Copy the material from the line containing "pose: elev=38.5 azim=237.8" through the line containing "Dot at: (265, 291)", switching "roll" to "tilt" and leaving everything else unchanged. Omit the pictures from the copy.
▬▬▬
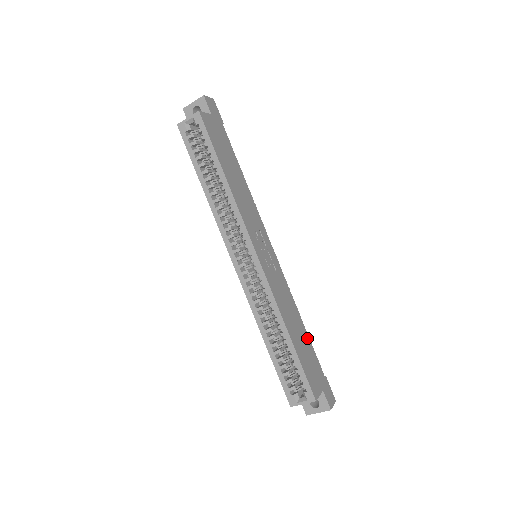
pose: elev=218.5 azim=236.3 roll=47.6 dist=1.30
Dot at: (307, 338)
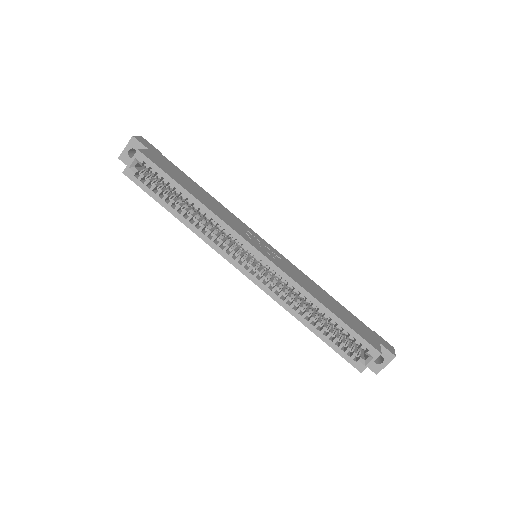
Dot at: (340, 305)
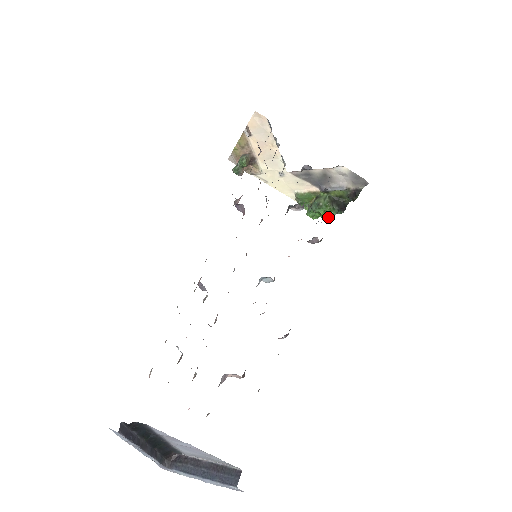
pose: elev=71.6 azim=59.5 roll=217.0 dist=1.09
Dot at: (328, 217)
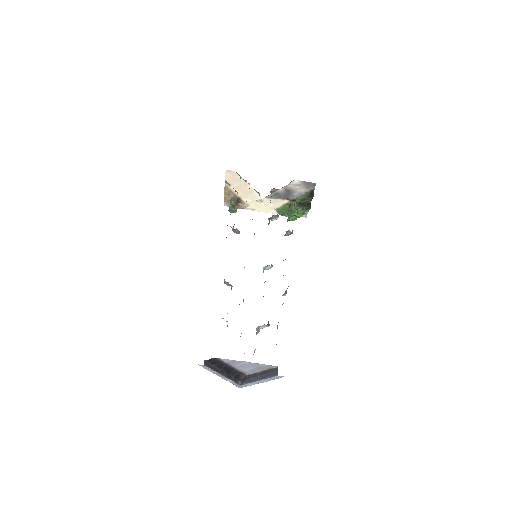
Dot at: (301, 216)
▬▬▬
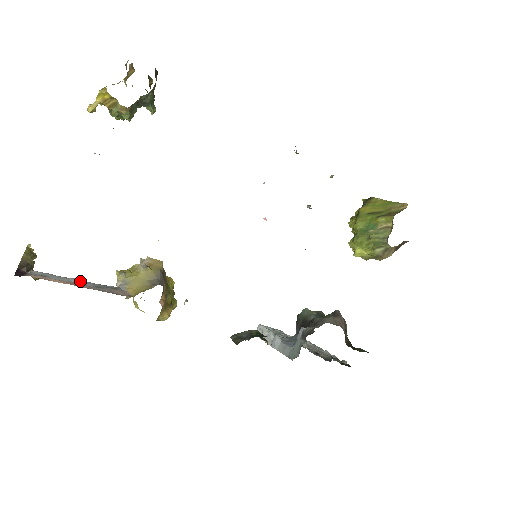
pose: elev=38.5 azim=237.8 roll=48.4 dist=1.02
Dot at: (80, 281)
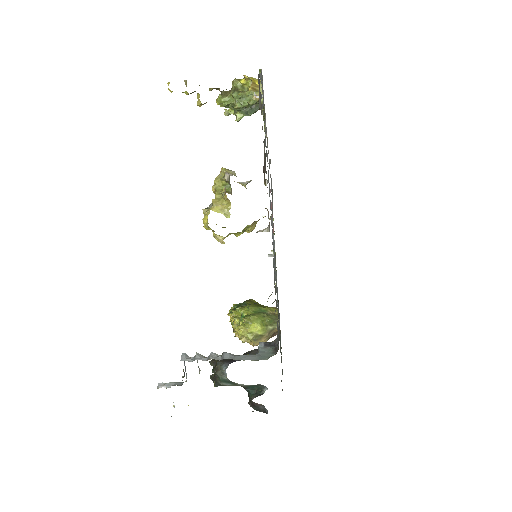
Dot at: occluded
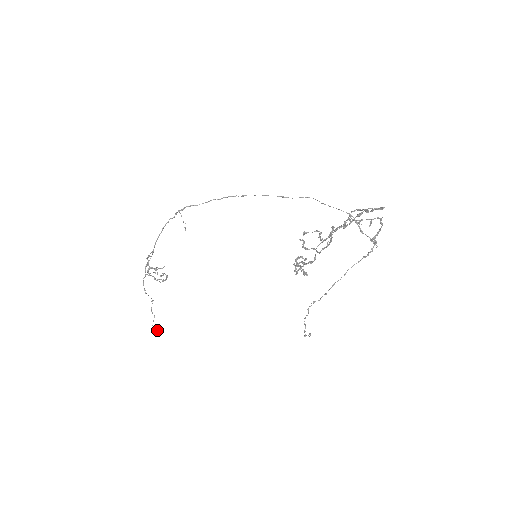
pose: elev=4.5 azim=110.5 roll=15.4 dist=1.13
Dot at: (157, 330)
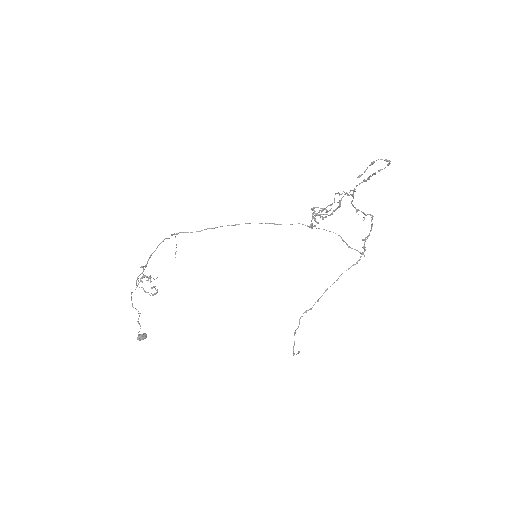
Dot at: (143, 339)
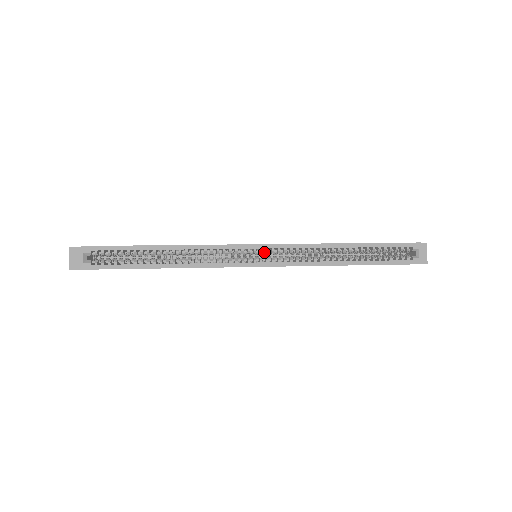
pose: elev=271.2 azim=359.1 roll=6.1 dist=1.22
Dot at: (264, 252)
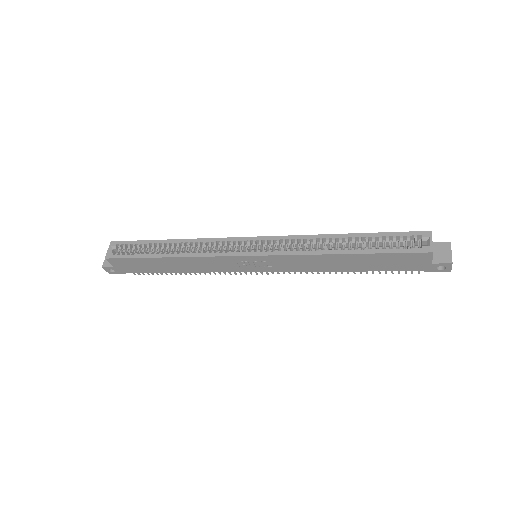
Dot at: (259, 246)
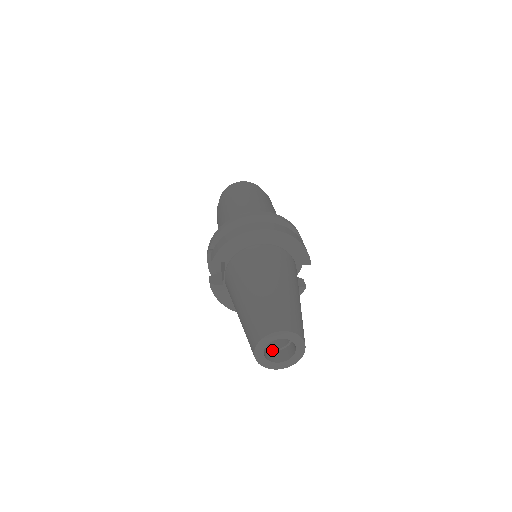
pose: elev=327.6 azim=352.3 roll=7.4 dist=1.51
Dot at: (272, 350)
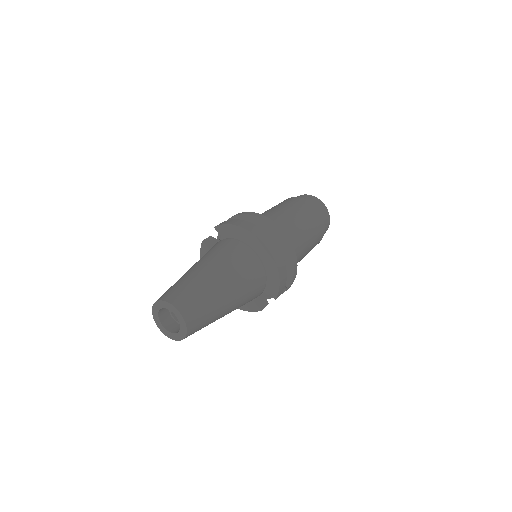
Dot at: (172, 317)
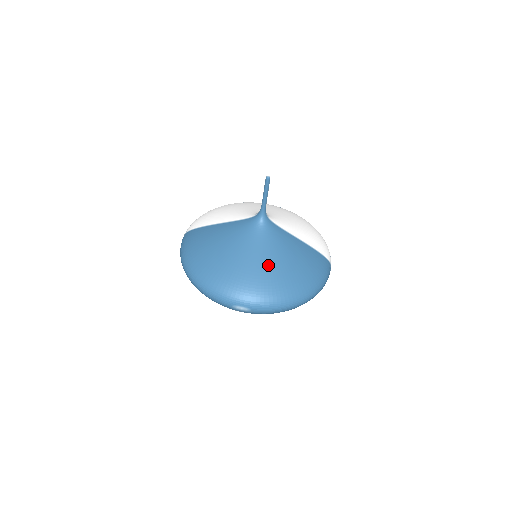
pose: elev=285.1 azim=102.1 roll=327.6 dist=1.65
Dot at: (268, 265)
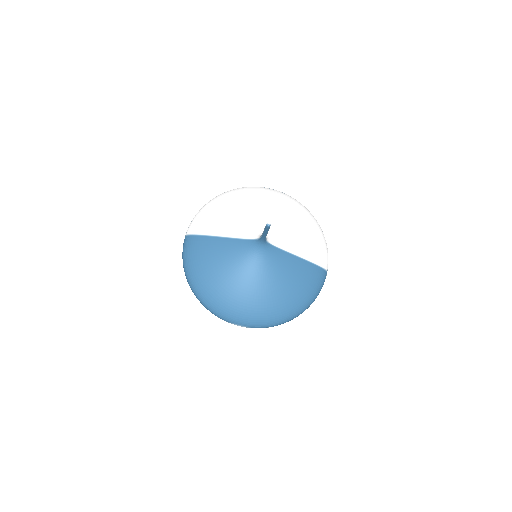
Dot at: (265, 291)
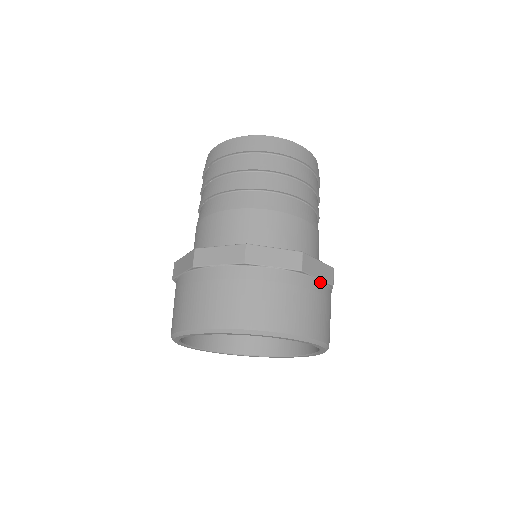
▬▬▬
**Answer to this exercise:**
pose: elev=38.5 azim=237.8 tilt=48.4 dist=1.02
Dot at: (80, 281)
Dot at: occluded
pose: elev=4.5 azim=110.5 tilt=15.4 dist=1.13
Dot at: (157, 330)
Dot at: (143, 339)
pose: elev=271.2 azim=359.1 tilt=6.1 dist=1.22
Dot at: (264, 252)
Dot at: (259, 246)
pose: elev=327.6 azim=352.3 tilt=7.4 dist=1.51
Dot at: (272, 350)
Dot at: (172, 317)
pose: elev=285.1 azim=102.1 tilt=327.6 dist=1.65
Dot at: (268, 265)
Dot at: (265, 291)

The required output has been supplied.